··· Given entries ···

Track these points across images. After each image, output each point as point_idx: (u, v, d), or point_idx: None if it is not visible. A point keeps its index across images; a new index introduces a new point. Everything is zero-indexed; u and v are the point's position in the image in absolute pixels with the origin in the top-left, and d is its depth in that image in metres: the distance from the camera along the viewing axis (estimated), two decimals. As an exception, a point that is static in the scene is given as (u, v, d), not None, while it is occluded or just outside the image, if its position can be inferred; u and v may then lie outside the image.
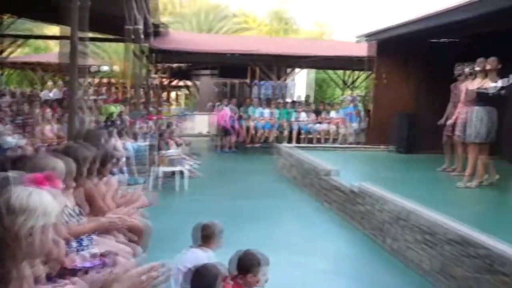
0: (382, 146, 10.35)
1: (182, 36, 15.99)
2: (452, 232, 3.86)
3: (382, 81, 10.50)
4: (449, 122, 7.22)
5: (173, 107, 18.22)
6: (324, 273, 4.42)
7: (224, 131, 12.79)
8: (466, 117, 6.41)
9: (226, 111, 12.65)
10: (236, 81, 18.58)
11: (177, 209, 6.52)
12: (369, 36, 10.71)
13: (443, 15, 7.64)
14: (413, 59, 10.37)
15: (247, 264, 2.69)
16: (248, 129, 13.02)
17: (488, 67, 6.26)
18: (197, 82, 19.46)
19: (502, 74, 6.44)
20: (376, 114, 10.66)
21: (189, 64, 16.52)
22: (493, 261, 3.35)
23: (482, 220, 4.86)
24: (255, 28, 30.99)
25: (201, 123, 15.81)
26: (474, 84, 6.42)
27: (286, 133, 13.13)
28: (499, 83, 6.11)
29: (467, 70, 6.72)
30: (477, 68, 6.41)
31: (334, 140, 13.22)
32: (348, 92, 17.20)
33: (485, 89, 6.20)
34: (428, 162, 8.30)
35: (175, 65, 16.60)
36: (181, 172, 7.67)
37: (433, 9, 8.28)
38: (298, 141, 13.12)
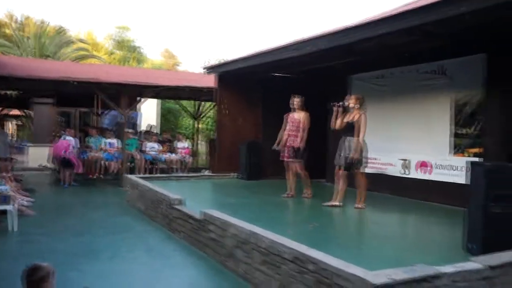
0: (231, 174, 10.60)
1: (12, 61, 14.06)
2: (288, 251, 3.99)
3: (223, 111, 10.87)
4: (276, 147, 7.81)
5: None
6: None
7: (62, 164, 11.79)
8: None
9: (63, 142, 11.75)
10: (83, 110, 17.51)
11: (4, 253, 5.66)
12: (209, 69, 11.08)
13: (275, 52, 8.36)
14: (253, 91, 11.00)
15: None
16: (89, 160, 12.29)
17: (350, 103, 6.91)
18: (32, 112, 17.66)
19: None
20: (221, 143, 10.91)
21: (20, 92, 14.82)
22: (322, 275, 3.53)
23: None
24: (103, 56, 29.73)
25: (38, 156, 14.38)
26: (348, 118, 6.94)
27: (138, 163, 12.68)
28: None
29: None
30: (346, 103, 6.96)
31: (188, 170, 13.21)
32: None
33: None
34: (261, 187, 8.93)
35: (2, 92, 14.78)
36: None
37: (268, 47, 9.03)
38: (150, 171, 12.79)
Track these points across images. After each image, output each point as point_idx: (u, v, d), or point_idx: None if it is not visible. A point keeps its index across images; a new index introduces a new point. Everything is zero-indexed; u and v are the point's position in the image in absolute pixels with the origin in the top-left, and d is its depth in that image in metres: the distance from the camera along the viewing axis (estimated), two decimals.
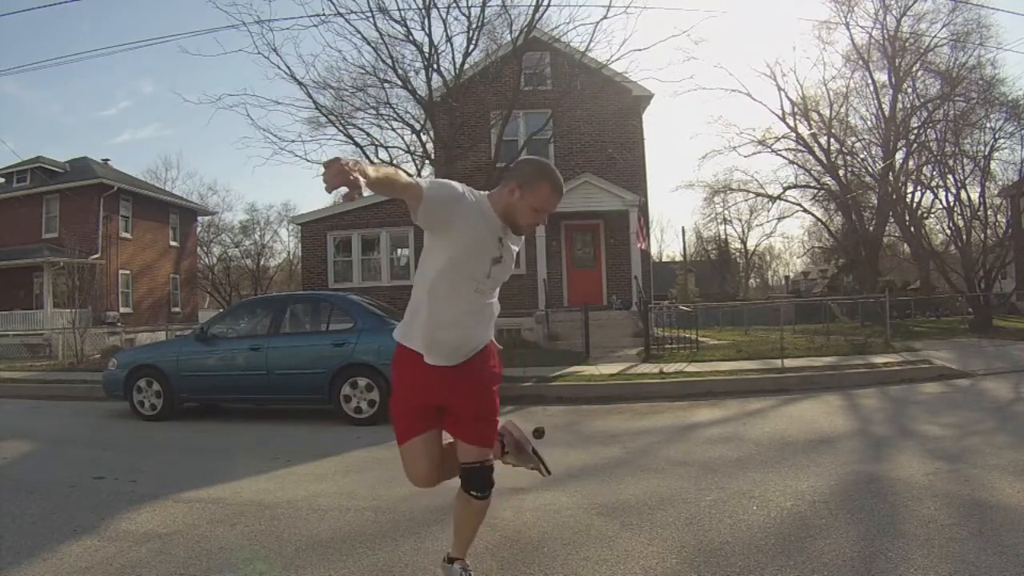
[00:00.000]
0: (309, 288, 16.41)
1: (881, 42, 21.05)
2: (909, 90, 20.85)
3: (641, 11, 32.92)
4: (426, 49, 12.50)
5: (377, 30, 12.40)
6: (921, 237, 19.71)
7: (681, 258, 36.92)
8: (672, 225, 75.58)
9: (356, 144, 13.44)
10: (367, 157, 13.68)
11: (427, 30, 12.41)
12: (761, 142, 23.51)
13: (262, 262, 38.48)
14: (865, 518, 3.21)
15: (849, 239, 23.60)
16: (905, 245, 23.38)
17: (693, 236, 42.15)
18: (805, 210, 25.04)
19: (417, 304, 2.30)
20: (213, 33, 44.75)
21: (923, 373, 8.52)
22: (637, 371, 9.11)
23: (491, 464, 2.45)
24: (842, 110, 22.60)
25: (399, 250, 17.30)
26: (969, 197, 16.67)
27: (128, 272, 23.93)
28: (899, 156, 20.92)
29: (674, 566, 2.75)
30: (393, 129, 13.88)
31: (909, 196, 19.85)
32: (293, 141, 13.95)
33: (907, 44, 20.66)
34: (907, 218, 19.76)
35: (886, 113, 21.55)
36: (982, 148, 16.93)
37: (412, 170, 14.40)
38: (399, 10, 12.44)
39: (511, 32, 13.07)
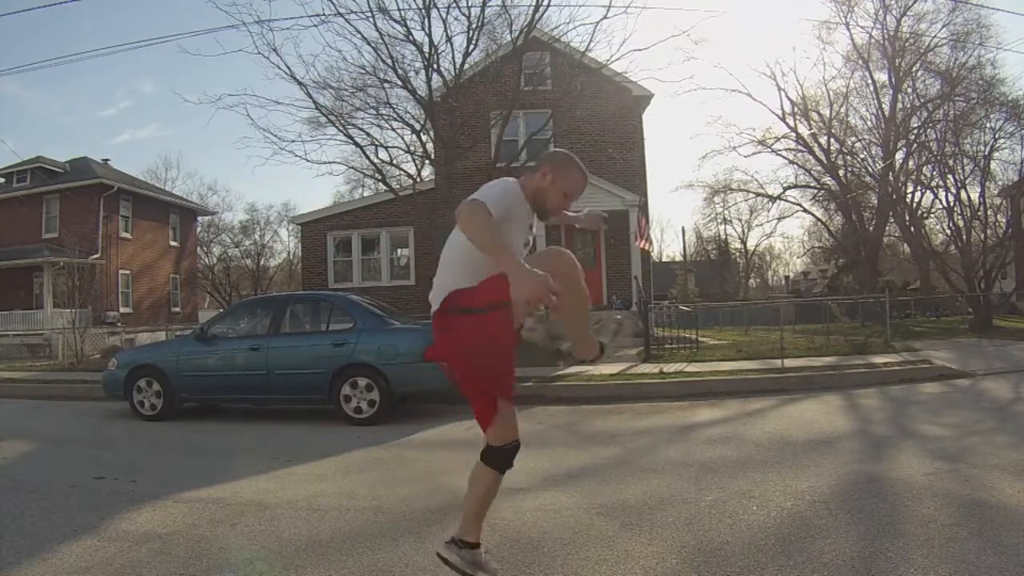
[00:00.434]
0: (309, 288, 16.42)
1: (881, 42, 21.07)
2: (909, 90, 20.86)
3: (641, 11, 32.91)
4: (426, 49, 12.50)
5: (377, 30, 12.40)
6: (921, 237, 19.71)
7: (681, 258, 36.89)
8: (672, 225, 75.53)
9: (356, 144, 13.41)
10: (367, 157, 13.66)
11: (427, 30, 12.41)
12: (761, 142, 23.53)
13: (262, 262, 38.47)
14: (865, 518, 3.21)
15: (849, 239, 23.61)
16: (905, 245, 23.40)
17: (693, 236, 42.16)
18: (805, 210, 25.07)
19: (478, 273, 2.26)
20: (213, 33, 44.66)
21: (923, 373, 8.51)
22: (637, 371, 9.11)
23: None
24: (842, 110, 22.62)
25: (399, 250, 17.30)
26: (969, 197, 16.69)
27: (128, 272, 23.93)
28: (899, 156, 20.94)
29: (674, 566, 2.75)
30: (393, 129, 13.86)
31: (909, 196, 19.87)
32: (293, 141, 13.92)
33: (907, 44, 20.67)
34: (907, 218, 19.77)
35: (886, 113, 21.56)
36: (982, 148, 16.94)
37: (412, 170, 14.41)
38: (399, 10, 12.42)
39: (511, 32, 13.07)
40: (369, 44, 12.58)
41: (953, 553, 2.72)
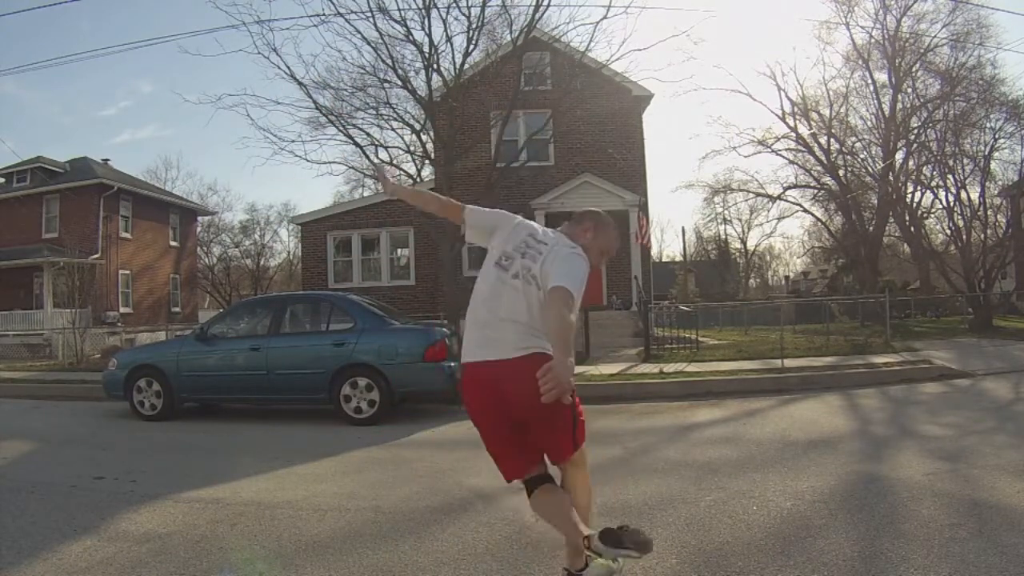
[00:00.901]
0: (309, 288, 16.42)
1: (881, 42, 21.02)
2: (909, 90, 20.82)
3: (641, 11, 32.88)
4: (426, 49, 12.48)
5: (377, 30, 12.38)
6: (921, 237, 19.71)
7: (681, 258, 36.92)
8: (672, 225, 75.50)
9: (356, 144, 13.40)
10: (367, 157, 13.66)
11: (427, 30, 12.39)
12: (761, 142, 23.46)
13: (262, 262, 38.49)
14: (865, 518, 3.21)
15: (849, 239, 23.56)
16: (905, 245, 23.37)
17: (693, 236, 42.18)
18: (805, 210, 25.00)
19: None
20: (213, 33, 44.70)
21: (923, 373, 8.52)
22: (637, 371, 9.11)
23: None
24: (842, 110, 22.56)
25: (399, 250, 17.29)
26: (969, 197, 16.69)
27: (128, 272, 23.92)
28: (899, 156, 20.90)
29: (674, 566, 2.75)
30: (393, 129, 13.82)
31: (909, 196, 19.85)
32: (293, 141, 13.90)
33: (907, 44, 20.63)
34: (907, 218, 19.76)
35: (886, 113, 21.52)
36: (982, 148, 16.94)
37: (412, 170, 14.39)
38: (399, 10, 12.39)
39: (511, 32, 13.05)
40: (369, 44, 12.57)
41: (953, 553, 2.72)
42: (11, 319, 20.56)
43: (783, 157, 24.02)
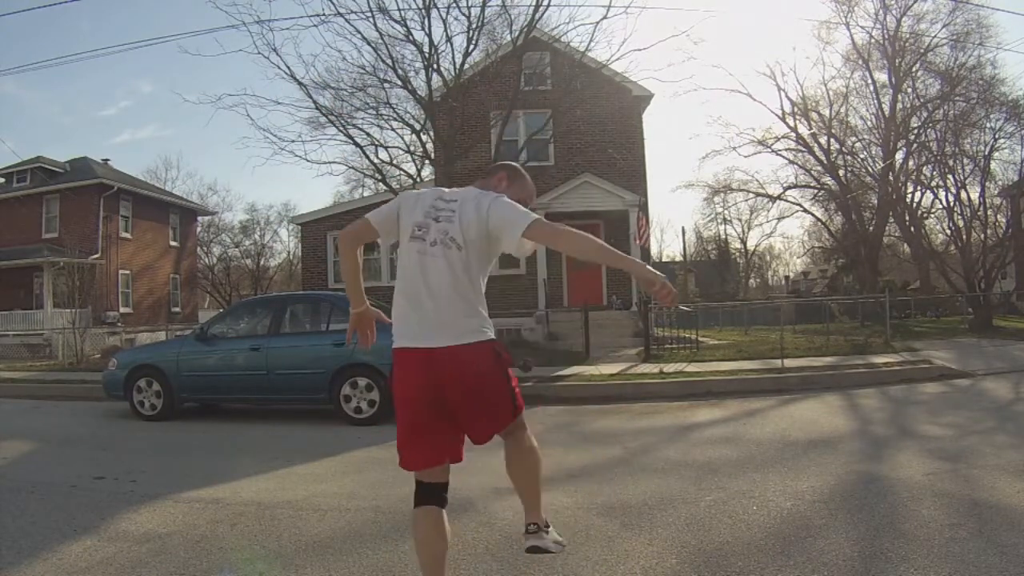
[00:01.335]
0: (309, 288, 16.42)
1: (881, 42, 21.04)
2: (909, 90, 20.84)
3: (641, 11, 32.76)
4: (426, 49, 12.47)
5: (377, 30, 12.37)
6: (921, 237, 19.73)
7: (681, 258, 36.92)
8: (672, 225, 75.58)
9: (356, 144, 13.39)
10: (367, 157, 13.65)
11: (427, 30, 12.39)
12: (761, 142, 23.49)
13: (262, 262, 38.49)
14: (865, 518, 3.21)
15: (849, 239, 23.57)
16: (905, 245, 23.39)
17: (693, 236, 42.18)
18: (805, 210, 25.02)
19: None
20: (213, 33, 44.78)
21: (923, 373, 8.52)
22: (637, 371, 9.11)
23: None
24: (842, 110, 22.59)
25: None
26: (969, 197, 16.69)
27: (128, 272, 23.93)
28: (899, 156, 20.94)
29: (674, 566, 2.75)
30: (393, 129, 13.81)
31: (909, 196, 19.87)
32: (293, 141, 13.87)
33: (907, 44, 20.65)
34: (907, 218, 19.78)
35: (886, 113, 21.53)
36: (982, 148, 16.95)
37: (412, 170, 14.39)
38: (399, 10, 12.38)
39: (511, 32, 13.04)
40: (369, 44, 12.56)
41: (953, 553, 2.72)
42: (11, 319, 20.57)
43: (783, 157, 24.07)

···
··· Given entries ···

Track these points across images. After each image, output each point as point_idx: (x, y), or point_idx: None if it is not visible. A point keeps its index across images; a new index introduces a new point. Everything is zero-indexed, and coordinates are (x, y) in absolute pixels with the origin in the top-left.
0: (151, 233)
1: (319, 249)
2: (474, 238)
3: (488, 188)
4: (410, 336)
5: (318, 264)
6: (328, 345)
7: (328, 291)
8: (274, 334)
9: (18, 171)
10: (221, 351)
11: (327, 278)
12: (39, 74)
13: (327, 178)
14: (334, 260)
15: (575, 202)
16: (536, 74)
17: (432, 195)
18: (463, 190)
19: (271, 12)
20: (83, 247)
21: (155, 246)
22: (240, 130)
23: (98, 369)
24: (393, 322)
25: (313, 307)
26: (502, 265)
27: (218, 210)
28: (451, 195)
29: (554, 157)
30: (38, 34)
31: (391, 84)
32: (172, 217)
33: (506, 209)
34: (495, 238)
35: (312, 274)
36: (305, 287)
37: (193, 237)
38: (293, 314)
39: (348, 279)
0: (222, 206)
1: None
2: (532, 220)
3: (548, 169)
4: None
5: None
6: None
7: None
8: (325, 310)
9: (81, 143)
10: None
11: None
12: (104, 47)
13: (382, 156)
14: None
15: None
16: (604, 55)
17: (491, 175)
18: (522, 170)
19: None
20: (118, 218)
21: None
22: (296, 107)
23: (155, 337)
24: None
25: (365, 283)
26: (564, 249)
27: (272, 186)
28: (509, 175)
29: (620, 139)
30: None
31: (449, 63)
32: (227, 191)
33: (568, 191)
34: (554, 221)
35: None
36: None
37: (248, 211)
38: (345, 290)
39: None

···

Directions:
Please give an exact copy of the entries above, from the line with "16: (248, 129, 13.02)" down to the line with "29: (467, 70, 6.72)", inclusive, and nothing else.

Response to the task:
16: (248, 129, 13.02)
17: (488, 67, 6.26)
18: (197, 82, 19.46)
19: (502, 74, 6.44)
20: (376, 114, 10.66)
21: (189, 64, 16.52)
22: (493, 261, 3.35)
23: (482, 220, 4.86)
24: (255, 28, 30.99)
25: (201, 123, 15.81)
26: (474, 84, 6.42)
27: (286, 133, 13.13)
28: (499, 83, 6.11)
29: (467, 70, 6.72)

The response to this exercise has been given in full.